| SELECTED EXCERPT |
_ _ _ _ _ _ _

Tumor-associated trypsinogen-2 (trypsinogen-2) activates procollagenases (MMP-1, -8, -13) and stromelysin-1 (MMP-3) and degrades type I collagen.

A critical step in cancer growth and metastasis is the dissolution of the extracellular matrix surrounding the malignant tumor, which leads to tumor cell invasion and dissemination. Type I collagen degradation involves the initial action of collagenolytic matrix metalloproteinases (MMP-1, -8, and -13) activated by MMP-3 (stromelysin-1). The role of interactive matrix serine proteinases (MSPs), including tumor-associated trypsinogens, has been unclear in collagenolysis. Now, we provide evidence that the major isoenzyme of human tumor-associated trypsinogens, trypsin-2, can directly activate three collagenolytic proMMPs as well as proMMP-3. These proMMP activations are inhibited by tumor-associated trypsin inhibitor (TATI). Furthermore, we demonstrate that trypsin-2 efficiently degrades native soluble type I collagen, which can be inhibited by TATI. However, cell culture studies showed that trypsin-2 transfection into the HSC-3 cell line did not result in MMP-1, -3, -8, and -13 activation but affected MMP-3 and -8 production at the protein level. These findings indicate that human trypsin-2 can be regarded as a potent tumor-associated matrix serine protease capable of being the initial activator of the collagenolytic MMP activation network as well as directly attacking type I collagen.

_ _ _ _ _ _ _

| DATASET |
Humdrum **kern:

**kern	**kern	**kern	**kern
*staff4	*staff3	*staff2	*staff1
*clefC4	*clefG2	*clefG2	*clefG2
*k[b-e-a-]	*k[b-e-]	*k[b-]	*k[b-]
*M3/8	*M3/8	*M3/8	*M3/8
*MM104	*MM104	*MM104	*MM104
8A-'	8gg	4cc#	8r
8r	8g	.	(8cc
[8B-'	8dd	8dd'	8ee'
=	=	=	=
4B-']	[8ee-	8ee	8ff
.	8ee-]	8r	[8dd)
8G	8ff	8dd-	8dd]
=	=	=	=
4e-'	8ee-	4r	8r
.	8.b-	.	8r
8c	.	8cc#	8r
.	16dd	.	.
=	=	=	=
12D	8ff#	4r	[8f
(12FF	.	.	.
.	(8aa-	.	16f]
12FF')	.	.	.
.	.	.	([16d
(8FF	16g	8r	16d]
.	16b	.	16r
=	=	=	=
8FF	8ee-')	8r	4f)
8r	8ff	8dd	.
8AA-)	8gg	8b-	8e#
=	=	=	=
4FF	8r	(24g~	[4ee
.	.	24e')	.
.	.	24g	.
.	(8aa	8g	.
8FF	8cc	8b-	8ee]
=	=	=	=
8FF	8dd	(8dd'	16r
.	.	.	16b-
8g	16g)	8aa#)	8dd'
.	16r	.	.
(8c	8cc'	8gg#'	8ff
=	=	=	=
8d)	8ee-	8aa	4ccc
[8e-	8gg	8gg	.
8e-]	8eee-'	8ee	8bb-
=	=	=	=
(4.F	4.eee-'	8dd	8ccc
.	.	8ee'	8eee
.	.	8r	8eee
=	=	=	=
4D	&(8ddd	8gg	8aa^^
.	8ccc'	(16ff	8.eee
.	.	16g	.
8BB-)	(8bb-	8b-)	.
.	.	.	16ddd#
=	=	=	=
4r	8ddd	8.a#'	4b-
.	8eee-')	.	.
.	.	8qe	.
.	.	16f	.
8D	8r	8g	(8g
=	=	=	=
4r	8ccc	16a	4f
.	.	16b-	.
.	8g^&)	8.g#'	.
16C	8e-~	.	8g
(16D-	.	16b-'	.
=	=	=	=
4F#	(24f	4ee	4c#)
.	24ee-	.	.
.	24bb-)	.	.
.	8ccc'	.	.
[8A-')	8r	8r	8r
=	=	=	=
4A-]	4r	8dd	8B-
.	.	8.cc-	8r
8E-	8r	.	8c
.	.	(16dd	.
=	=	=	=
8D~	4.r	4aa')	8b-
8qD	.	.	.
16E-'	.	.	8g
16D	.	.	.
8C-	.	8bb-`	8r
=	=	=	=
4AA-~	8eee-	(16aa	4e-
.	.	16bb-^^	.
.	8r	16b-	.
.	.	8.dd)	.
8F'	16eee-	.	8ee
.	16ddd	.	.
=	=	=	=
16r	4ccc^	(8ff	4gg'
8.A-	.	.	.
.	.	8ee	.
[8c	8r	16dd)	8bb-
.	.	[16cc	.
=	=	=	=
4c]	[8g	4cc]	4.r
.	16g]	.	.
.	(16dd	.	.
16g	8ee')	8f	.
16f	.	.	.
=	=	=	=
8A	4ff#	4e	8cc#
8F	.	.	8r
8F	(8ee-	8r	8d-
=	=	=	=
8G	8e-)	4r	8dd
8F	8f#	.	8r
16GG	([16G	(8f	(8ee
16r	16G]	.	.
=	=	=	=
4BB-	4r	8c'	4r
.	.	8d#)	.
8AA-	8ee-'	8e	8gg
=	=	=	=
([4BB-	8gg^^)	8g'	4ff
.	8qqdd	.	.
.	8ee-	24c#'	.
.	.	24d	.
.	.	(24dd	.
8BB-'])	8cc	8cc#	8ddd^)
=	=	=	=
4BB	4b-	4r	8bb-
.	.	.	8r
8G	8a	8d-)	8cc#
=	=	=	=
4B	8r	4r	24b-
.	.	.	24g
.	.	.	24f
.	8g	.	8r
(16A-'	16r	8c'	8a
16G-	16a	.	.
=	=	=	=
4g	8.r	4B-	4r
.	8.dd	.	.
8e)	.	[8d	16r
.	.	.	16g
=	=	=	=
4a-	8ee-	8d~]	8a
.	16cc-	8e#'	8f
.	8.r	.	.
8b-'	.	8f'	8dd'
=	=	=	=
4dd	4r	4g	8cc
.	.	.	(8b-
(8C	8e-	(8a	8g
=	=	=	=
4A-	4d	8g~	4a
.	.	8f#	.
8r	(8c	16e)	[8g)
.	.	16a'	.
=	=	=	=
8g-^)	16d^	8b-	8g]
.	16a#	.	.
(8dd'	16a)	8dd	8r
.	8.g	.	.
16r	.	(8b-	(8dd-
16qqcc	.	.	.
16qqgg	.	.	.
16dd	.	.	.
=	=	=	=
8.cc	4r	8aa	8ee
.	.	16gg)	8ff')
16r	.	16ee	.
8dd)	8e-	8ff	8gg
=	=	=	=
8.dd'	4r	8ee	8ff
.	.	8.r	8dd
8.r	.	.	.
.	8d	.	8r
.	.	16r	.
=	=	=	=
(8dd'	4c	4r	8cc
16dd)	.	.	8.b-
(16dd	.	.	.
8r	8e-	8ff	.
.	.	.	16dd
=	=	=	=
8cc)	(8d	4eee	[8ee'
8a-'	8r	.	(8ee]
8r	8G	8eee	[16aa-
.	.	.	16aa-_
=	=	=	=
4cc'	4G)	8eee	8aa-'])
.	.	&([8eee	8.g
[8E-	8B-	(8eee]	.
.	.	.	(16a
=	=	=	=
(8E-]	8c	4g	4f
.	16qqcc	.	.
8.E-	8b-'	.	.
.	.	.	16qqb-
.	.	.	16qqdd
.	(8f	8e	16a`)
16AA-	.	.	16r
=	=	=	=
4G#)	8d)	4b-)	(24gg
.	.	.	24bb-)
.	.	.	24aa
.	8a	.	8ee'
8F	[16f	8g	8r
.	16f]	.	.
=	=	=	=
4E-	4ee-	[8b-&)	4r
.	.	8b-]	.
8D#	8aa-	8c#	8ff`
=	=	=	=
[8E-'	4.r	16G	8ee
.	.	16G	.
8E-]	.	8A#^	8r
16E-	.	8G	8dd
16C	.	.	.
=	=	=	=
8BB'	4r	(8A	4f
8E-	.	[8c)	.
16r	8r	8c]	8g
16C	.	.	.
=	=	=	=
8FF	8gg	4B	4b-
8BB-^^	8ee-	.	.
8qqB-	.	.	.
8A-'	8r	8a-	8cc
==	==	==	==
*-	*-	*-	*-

_ _ _ _ _ _ _

| TASK DESCRIPTION |
Translate this sentence from the passage on trypsin-2 and collagen breakdown into Spanish: "These proMMP activations are inhibited by tumor-associated trypsin inhibitor (TATI)." The material is not needed for this work.

| ANSWER BOX |
Estas activaciones de las proMMP son inhibidas por el inhibidor de tripsina asociado a tumores (TATI).